I am booked to go from Vancouver to Toronto in a couple of weeks, and have been seeing the increase in case numbers in the US and Canada. 

I'm currently booked in a berth, but am considering a couple of options:

1) Upgrading to a bedroom for more private/enclosed space
2) Postponing my trip

If I upgrade to a bedroom, I'd likely want to limit my time in the dining car -- does anyone know if Via will provide meals in one's cabin if they don't want to be in the dining car?


----------



## Brian Battuello (Apr 18, 2022)

Very good questions. Every time we think Covid is winding down, we get surprised. Fortunately we haven't had the major spikes from last year, but the trend is slightly upward, and perhaps not totally accurate because of the abundance of home testing with no reported results.

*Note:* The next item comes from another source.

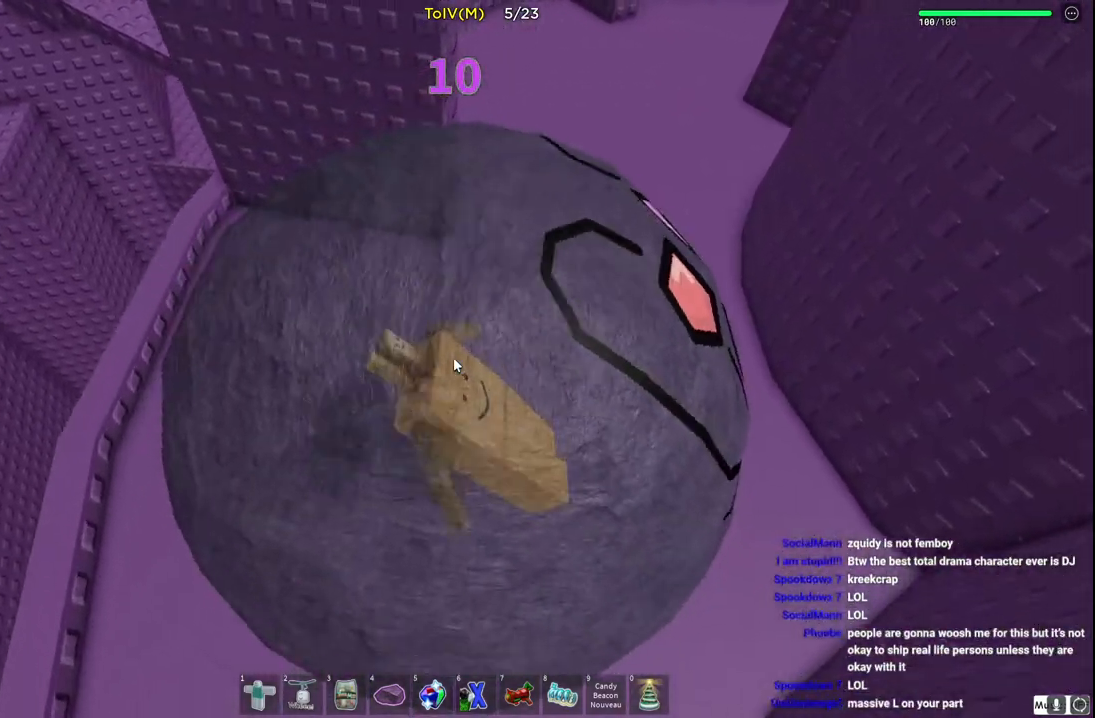
{"keys": ["w"], "events": [[267, "d", "up"]]}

As discussed recently and extensively in another topic, a full length trip on the Canadian, especially in any kind of sleeper, is a major investment and meant to be an experience of a lifetime. I'm extremely glad to have done it twice. But the communal meals, the amazing domes, and the general camaraderie in the Park car wouldn't be much fun if you are worried about transmission. In short, in your situation I would recommend postponing. 

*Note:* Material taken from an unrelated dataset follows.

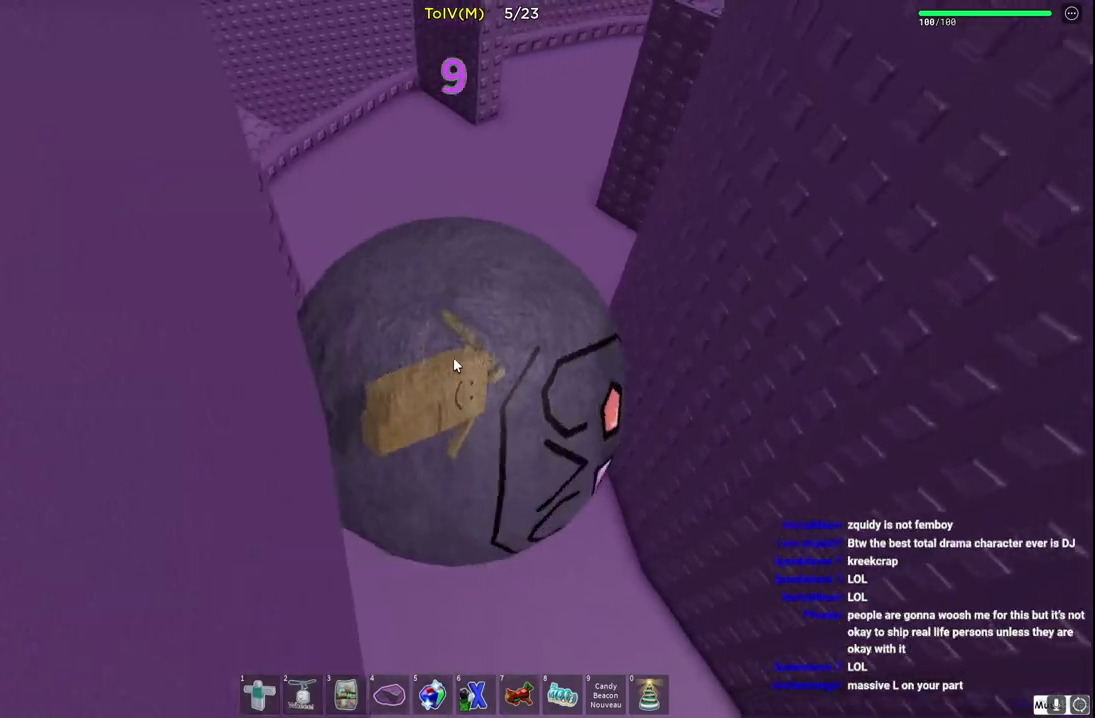
{"keys": ["w"], "events": [[133, "a", "down"], [417, "a", "up"]]}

We are fortunate in Boston to have daily covid testing of the sewage flow for the entire region, and it has been an amazingly accurate leading predictor. At the moment it is only edging up slightly, which is a good sign. But if it heads north significantly I'm hunkering down again. 

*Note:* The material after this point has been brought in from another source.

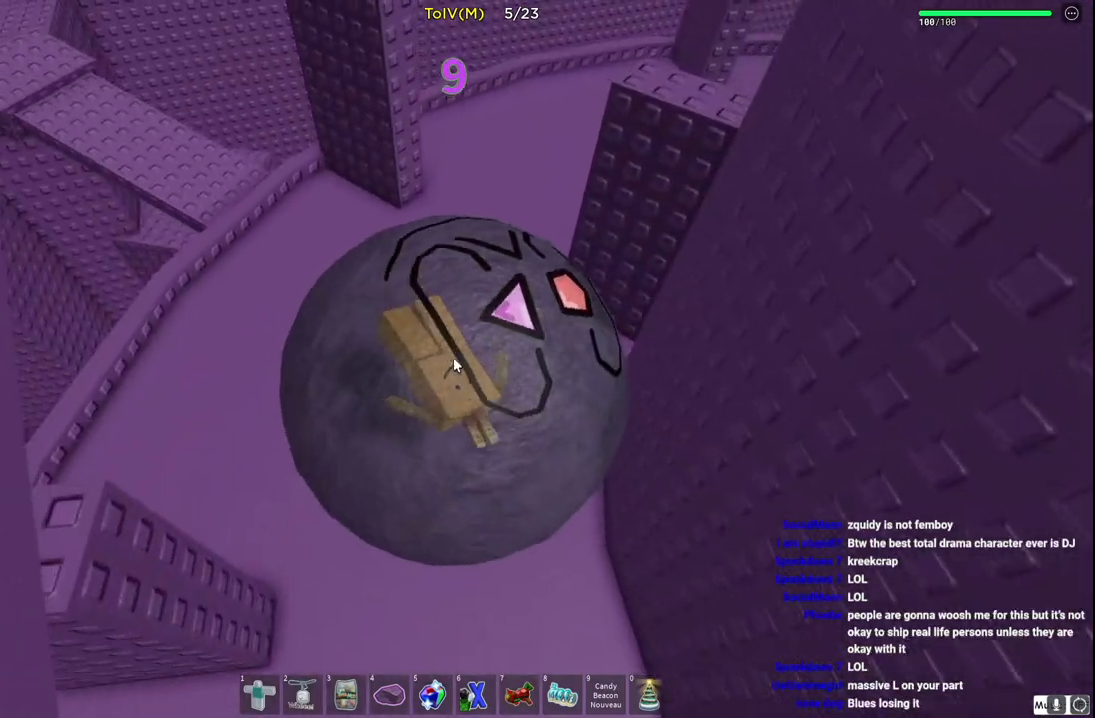
{"keys": ["a", "w"], "events": [[483, "a", "down"]]}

The Canadian is an amazing experience. It appears (knock on rails) that it will be around for a while, so in your situation I would wait until you can enjoy it unconditionally.


----------



## jiml (Apr 18, 2022)

Good advice above. Given the cost of this trip (and similar Amtrak LD), being stuck in your room is not an ideal outcome if postponing is an option.


----------



## hoovernp (Apr 18, 2022)

Thanks so much, I think you're right -- I would probably enjoy it more when things are more predictable/stable versus being holed up in a one-bed cabin and being more nervous.


----------



## Brian Battuello (Apr 18, 2022)

And just as an aside, the cabins for one are comfortable and well designed, but are *really* tiny. I doubt I'd want to spend much time in one during the day. That's what all the lounges are for.


----------



## hoovernp (Apr 18, 2022)

Thanks so much; just cancelled the reservation.  It's mostly a bummer because I had originally been scheduled to take this trip on March 13, 2020 -- and was hoping we'd be in a spot where I could go!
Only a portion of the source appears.